Além da colaboração com os Encontros Internacionais de Música da Casa de Mateus, em Vila Real, nos concertos e nos cursos de verão promovidos pela instituição desde as décadas de 1970/1980, Bylsma também atuou em diferentes edições do Festival dos Capuchos (1981-2001), em Almada e em Lisboa, e da Festa da Música (2000-2006), do Centro Cultural de Belém, na capital.
Bylsma tocava um violoncelo Matteo Gofriller de 1695, para o repertório barroco, e um Pressenda de 1865, para obras posteriores.

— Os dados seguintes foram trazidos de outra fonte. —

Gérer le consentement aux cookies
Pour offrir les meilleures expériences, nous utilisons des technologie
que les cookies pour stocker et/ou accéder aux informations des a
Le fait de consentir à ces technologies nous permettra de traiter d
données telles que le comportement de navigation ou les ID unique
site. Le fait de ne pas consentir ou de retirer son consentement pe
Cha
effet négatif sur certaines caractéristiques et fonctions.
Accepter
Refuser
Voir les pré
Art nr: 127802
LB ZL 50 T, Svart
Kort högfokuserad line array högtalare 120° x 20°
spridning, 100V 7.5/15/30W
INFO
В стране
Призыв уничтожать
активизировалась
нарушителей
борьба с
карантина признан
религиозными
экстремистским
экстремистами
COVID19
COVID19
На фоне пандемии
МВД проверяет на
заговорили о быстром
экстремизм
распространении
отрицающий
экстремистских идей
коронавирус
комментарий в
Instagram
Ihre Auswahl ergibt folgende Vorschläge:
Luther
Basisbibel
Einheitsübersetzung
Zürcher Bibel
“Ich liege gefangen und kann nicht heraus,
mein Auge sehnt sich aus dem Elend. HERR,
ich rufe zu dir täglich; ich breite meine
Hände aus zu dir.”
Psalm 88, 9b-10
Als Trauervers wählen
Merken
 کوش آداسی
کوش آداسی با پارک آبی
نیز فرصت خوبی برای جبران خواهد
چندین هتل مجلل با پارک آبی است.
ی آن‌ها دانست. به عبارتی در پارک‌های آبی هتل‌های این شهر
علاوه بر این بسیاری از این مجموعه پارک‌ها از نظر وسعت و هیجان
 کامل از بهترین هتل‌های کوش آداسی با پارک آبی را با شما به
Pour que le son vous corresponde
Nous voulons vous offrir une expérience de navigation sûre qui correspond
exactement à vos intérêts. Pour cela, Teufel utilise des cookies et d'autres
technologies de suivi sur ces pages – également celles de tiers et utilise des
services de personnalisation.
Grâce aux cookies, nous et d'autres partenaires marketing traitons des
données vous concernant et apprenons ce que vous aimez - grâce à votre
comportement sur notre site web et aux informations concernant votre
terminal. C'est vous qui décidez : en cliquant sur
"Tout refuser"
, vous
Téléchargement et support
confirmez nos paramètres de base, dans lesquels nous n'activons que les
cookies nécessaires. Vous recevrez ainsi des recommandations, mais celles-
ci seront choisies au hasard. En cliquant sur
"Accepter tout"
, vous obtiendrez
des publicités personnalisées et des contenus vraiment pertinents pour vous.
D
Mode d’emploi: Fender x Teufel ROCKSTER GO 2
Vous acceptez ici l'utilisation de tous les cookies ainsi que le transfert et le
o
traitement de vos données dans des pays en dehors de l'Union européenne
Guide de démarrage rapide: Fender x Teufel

Com o violoncelo Servais Stradivarius, do Instituto Smithsonian, gravou alguns dos seus mais premiados discos, como a integral das Suites para violoncelo solo de Bach (1992), Trios de Schubert, o Octeto de Mendelssohn, Sonatas de Brahms e o Grande Duo Concertante de Chopin.
Nas suas ‘masterclasses’, Anner Bylsma alertava sempre para o perigo de o intérprete se fechar sobre si mesmo, de não reconhecer ninguém, nem nada mais, no mundo.
“Quando se toca Bach, devemos falar sobre a humanidade, sobre amor e destino, sobre Deus e a morte, todas essas coisas. É como se fôssemos um orador numa pequena igreja, numa congregação onde todos se conhecem e a todos se ama por igual [nos seus predicados e nos seus defeitos]”, dizia.